Notoriously ill-reasoned Bush apologist Christopher Hitchens continues to defend discredited facts long after they've been dismissed by everyone else. In the last two weeks he has concentrated his venom on Ambassador Joe Wilson who exposed the Iraq-Niger connection as nonsense.
Hitchens is insisting that, forged documents notwithstanding, Saddam Hussein was desperately trying to purchase Uranium from Niger. And he is attacking Wilson primarily for making a laughingstock of such suggestions.
Former CIA agent Larry Johnson rather impolitely puts a boot up Hitchens' ass.
Saddam's ambassador to the Vatican, Wissam al-Zahawie, made a trip to Niger to, as a literate person can understand from Wilson's account, encourage African statesmen to break the diplomatic sanctions against Iraq which, along with their connection to all other UN sanctions, were devastating the country.
Hitchens' alternate theory is that Zahawie had no other business in Africa but to purchase uranium for bomb-making since poor Niger is merely:
a country known for absolutely nothing except its vast deposits of uranium ore.
For a while Hitchens was saying that the ultimate evidence of Saddam's WMDs lay in the garden bed of Iraqi engineer Mahdi Obeidi. In his book The Bomb in My Garden (and soon to be a Johnny Depp-produced film) Obeidi tells of how he built a centrifuge prototype for Saddam in the 1980's, but buried it in his garden when UN inspections took force following the first Gulf War. Components and blue prints for the centrifuge prototype were abandoned and forgotten since 1991; any sane person would see this story as ultimate evidence of Saddam's impotency, not his danger. However, Hitchens has championed this book as the smoking gun in Saddam's quest for WMD. Compare the centrifuge prototype to Iran's functioning centrifuges. Then ask yourself what Saddam could have possibly done with any uranium, had he actually been seeking it. With only a prototype of an uranium enriching device buried in parts of a small garden, Saddam would have been better off mass-producing glow-in-the-dark Spiderman watches.

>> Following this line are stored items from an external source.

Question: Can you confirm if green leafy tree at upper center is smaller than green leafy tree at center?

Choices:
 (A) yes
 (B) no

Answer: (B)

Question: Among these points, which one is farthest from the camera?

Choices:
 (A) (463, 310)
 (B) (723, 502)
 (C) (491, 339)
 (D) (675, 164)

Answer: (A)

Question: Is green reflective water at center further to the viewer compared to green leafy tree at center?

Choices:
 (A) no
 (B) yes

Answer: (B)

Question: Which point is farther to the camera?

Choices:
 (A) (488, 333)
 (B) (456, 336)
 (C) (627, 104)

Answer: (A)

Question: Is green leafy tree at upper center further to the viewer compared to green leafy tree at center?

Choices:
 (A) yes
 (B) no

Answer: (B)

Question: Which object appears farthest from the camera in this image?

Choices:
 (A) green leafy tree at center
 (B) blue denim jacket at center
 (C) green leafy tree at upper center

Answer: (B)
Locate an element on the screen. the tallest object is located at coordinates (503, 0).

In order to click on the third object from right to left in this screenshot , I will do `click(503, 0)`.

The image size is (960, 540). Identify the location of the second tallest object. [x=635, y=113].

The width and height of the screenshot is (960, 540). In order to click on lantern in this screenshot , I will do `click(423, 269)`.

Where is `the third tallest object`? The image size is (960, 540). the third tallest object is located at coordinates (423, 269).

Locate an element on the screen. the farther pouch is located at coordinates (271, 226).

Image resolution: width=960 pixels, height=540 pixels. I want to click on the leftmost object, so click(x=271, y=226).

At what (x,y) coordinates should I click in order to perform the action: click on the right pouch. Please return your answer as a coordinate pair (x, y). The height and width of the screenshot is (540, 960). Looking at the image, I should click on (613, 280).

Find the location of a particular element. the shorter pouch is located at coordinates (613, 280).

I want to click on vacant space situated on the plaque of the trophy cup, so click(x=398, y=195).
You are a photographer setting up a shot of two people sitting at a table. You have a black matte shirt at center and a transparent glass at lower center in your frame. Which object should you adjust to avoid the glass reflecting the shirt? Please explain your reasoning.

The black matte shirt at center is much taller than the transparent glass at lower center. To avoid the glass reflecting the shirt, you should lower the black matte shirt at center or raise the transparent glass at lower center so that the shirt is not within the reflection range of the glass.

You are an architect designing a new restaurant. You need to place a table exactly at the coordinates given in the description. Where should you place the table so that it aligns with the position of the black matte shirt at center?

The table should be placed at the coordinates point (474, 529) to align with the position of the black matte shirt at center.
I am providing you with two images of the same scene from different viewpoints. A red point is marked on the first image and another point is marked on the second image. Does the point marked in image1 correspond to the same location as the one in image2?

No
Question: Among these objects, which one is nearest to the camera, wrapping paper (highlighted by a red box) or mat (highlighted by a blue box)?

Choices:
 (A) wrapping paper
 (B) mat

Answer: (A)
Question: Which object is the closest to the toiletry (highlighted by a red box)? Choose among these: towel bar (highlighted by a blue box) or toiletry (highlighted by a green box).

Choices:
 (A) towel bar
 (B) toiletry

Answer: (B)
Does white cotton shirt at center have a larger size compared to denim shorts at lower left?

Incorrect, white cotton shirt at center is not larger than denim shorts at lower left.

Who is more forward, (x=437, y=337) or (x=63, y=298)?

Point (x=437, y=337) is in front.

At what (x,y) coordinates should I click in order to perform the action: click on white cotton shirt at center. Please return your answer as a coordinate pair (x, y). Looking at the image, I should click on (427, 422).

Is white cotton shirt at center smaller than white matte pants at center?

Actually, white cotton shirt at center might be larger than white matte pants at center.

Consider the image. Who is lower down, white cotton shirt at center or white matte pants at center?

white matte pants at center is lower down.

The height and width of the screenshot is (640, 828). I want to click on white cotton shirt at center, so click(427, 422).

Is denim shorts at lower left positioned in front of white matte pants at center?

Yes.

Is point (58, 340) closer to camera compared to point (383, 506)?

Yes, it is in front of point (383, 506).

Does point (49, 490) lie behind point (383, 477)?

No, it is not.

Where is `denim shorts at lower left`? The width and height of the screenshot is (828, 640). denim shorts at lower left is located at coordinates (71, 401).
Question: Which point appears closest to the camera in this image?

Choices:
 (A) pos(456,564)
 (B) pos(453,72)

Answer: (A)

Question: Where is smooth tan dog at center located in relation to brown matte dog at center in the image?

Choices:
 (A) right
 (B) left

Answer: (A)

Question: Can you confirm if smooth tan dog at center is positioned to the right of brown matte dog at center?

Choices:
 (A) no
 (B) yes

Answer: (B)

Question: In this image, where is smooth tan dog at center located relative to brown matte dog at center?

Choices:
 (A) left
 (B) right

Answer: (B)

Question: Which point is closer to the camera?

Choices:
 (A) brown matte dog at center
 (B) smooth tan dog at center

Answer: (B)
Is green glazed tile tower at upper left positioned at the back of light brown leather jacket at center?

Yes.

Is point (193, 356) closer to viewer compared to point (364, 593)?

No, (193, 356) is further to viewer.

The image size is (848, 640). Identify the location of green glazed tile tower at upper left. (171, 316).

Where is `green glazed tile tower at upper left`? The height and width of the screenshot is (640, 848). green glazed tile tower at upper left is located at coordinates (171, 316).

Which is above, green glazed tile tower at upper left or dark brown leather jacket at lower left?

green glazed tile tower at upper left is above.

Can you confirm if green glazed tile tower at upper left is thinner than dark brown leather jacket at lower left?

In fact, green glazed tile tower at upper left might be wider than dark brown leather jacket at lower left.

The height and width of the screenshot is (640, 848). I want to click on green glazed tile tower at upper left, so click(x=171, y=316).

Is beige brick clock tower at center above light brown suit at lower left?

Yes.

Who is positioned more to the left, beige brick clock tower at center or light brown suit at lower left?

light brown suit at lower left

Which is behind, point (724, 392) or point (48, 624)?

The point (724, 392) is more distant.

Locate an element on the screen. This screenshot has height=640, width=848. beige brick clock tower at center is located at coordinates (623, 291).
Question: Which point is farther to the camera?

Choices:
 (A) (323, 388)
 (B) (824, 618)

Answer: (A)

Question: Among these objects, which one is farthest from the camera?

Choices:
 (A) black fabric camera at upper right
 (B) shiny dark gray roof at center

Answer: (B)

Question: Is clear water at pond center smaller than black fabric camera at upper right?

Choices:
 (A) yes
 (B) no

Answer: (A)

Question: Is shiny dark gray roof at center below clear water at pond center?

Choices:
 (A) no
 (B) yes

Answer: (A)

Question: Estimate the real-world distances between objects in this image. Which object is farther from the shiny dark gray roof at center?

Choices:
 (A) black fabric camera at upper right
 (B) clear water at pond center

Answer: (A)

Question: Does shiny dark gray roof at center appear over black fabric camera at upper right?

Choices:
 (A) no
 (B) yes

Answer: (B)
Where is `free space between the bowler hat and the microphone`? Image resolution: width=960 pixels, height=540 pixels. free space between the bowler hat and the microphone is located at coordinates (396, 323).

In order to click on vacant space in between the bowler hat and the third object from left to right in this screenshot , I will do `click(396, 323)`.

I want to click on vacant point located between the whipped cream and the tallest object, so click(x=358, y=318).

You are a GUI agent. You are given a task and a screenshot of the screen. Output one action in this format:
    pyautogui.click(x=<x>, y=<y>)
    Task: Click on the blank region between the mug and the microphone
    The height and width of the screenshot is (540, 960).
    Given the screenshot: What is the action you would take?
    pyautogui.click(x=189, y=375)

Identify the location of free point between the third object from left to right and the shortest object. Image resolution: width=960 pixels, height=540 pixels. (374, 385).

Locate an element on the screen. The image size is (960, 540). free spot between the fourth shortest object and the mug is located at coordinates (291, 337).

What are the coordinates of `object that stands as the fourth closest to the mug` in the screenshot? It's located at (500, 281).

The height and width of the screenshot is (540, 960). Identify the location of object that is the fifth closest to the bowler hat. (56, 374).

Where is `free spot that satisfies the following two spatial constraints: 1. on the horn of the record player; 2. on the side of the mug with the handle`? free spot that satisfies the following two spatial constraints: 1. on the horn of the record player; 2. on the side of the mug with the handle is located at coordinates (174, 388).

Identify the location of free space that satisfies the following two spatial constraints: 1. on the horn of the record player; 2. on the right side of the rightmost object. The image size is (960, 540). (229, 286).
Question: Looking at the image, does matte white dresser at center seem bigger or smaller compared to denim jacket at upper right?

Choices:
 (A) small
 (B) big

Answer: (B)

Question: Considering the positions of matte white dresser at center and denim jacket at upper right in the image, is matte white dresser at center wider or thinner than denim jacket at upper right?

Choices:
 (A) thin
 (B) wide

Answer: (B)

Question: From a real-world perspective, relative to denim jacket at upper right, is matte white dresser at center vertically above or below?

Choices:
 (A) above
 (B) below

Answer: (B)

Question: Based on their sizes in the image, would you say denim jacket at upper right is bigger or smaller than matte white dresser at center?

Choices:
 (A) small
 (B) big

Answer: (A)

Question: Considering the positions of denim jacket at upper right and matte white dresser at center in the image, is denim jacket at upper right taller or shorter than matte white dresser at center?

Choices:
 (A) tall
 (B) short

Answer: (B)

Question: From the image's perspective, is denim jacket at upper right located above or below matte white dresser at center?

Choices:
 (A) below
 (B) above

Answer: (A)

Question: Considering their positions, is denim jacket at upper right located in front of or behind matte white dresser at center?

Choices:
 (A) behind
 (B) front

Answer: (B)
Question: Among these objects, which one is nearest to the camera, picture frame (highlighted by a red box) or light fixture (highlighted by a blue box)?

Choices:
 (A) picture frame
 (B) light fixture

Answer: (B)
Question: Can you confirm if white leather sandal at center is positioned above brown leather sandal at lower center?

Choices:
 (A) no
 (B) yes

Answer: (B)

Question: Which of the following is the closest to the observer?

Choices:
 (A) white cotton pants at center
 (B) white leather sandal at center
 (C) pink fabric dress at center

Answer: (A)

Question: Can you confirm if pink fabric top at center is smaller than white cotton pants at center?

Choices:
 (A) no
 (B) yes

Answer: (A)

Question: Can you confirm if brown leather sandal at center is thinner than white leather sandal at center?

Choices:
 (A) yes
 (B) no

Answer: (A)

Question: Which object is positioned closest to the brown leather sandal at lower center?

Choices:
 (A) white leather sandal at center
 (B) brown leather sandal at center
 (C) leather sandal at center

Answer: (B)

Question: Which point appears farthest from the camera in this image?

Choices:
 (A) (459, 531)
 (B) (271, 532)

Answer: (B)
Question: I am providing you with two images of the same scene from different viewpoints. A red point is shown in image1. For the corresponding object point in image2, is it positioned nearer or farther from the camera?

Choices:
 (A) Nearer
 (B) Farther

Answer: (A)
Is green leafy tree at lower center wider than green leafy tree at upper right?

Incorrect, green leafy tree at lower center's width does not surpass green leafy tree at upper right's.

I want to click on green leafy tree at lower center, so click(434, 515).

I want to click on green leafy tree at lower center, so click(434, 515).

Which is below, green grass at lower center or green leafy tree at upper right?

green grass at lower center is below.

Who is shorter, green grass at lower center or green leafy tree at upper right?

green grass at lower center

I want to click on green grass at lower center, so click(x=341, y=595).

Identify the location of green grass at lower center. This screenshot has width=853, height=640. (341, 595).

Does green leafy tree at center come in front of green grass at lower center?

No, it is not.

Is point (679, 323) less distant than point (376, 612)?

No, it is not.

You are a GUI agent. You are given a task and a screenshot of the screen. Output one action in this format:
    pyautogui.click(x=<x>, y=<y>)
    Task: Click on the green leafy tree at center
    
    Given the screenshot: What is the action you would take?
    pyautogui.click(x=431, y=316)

Of the many ridiculous claims Hitchens has made about Saddam's nuclear ambitions the fantastical Niger connection isn't even the most absurd. Hitchens' claim that Saddam was attempting to buy nuclear ICBMs from North Korea "off the shelf" stands in a class all by itself. Mind you, the "off the shelf" wording is what is most laughable. That North Korea is even capable of producing nuclear weapons is a source of some debate. The only people convinced of North Korea's bomb-making abilities are the same folk that assured us Saddam was days away from nuclear proliferation. Even sillier still, North Korea would have to create some kind of delivery system for a nuclear device for it to be even practical. North Korea's rocketry skills are commensurate to their skills at producing NBA stars.
If Christopher Hitchens imagines that Kim Jung Il is stocking his shelves with nuclear ICBMs for sale, there's almost nothing he can't imagine. Few are served when imagination is the crucial rationale in debates of war and conquest.